Ils furent entendus le même jour par un agent du service de police judiciaire, section police des étrangers et des jeux, de la police grand-ducale sur l’itinéraire suivi pour venir au Luxembourg et sur leur identité.

Ils furent encore entendus séparément en date des 19 mars, 20 mars, 21 mars, 23 mai, 18 décembre et 19 décembre 2003 par un agent du ministère de la Justice sur les motifs à la base de leurs demandes d’asile.

Par décision du 9 avril 2004, notifiée par lettre recommandée expédiée le 20 avril 2004, le ministre de la Justice les informa de ce que leur demande avait été rejetée au motif qu’ils n’allégueraient aucune crainte raisonnable de persécution susceptible de rendre leur vie intolérable dans leur pays, de sorte qu’aucune crainte justifiée de persécution en raisons d’opinions politiques, de la race, de la religion, de la nationalité ou de l’appartenance à un certain groupe social ne serait établie dans leur chef.

Suite à un recours gracieux introduit par le mandataire de la famille … par courrier du 12 mai 2004, le ministre de la Justice prit une décision confirmative datée du 11 juin 2004, qui lui fut notifiée par courrier recommandé expédié le 15 juin 2004.

La famille … a fait introduire un recours contentieux tendant à la réformation des deux décisions ministérielles précitées par requête déposée en date du 8 juillet 2004, recours déclaré recevable en la forme par jugement du 27 octobre 2004, numéro 18360 du rôle.

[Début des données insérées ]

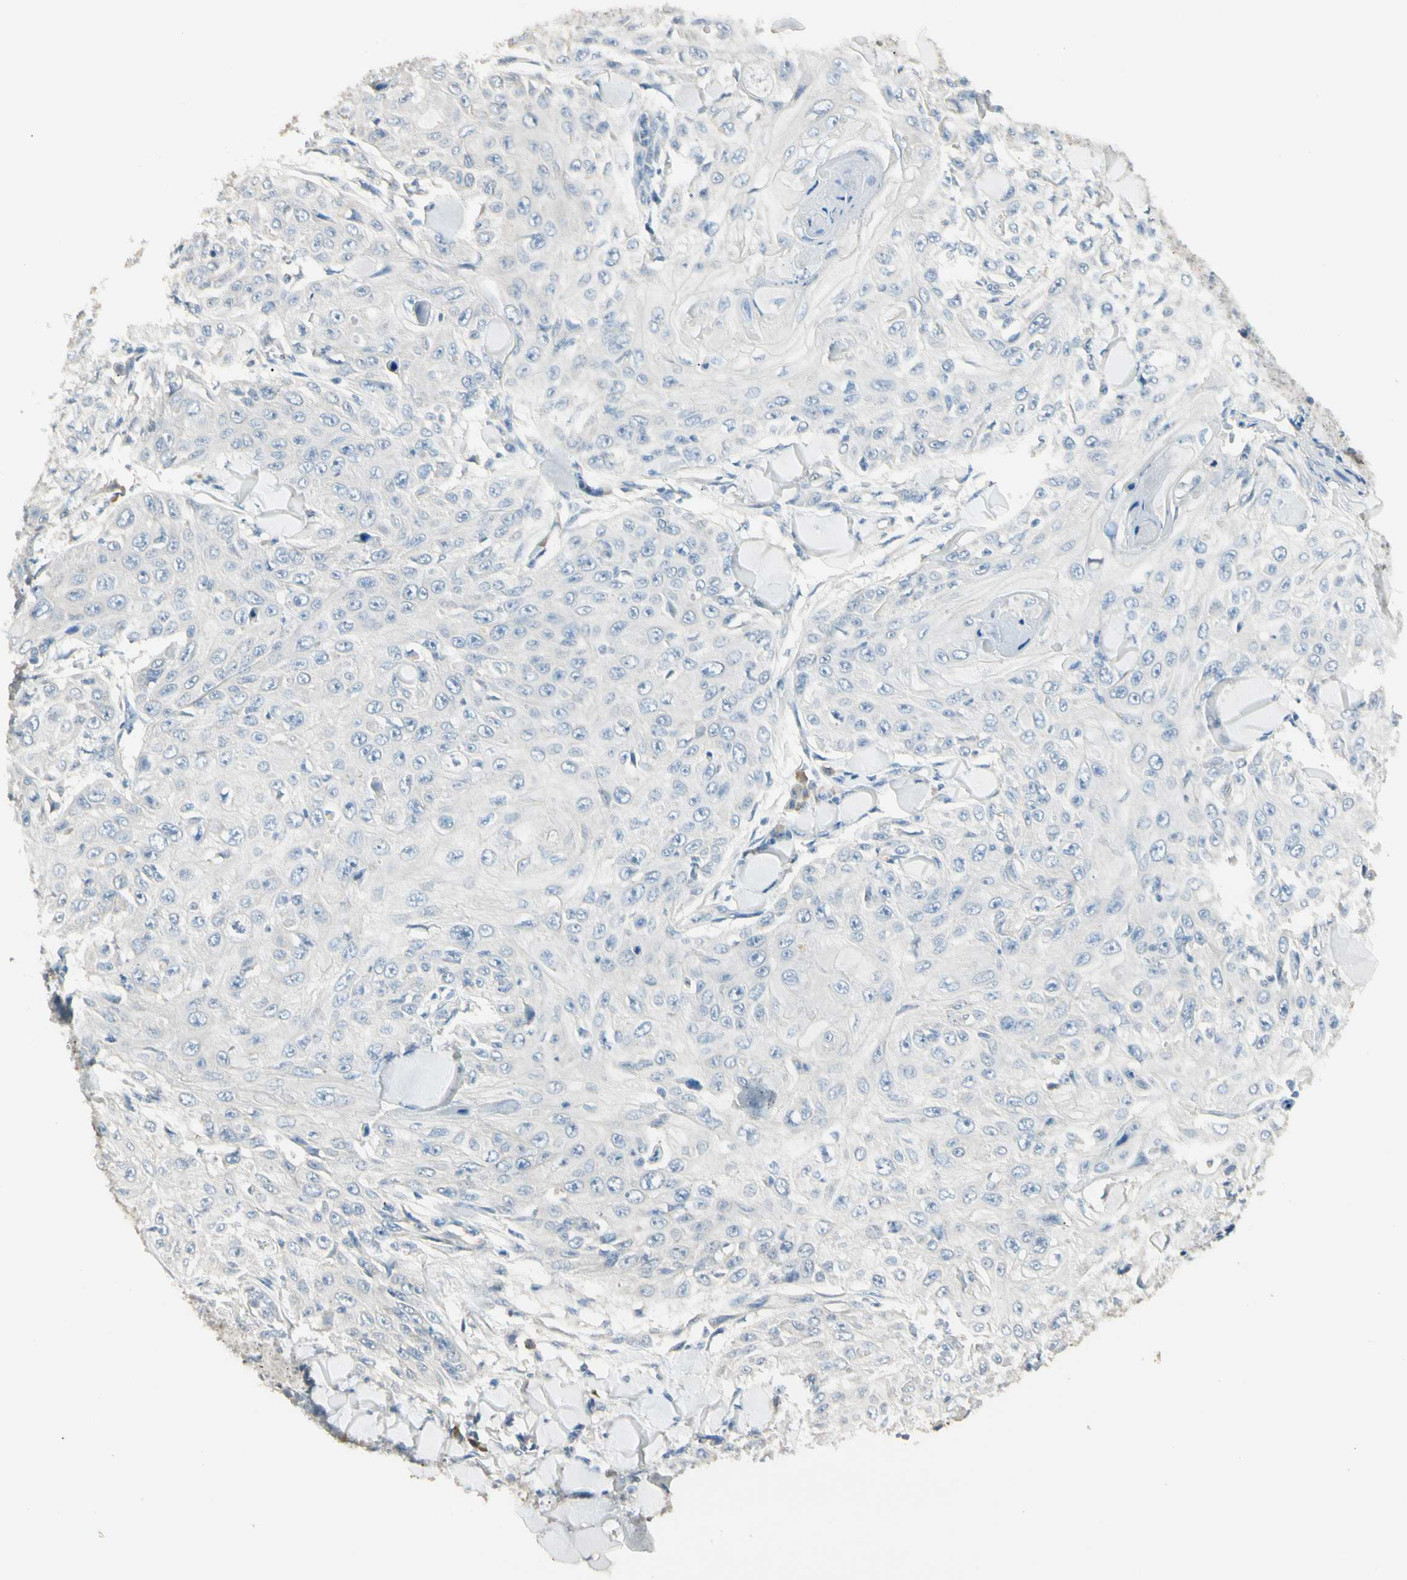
{"staining": {"intensity": "negative", "quantity": "none", "location": "none"}, "tissue": "skin cancer", "cell_type": "Tumor cells", "image_type": "cancer", "snomed": [{"axis": "morphology", "description": "Squamous cell carcinoma, NOS"}, {"axis": "topography", "description": "Skin"}], "caption": "Immunohistochemistry (IHC) image of neoplastic tissue: human squamous cell carcinoma (skin) stained with DAB (3,3'-diaminobenzidine) displays no significant protein staining in tumor cells. Brightfield microscopy of immunohistochemistry stained with DAB (brown) and hematoxylin (blue), captured at high magnification.", "gene": "GNE", "patient": {"sex": "male", "age": 86}}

Quant au fond, les requérants font plaider que les décisions ministérielles déférées n’apprécieraient pas à ses justes proportions leur situation individuelle. Ils insistent sur l’appartenance ethnique allemande des sieurs … et sur les discriminations subies par les minorités.

Ils exposent qu’ils auraient été soumis à des persécutions accrues suite à la constitution d’un fonds de charité au profit de la minorité ethnique allemande et suite à leur activité politique au sein d’un mouvement dénommé « Rossia Molodaïa ». Ils précisent à ce sujet que tant Monsieur … que Monsieur … auraient été à plusieurs reprises passés à tabac par la milice, et que leurs plaines afférentes auraient toutes été classées sans suite.

Ils en concluent qu’il existerait des craintes sérieuses pour la subsistance de l’ensemble de la famille ….

Le délégué du Gouvernement soutient que le ministre aurait fait une saine appréciation de la situation des demandeurs et que le recours sous analyse laisserait d’être fondé.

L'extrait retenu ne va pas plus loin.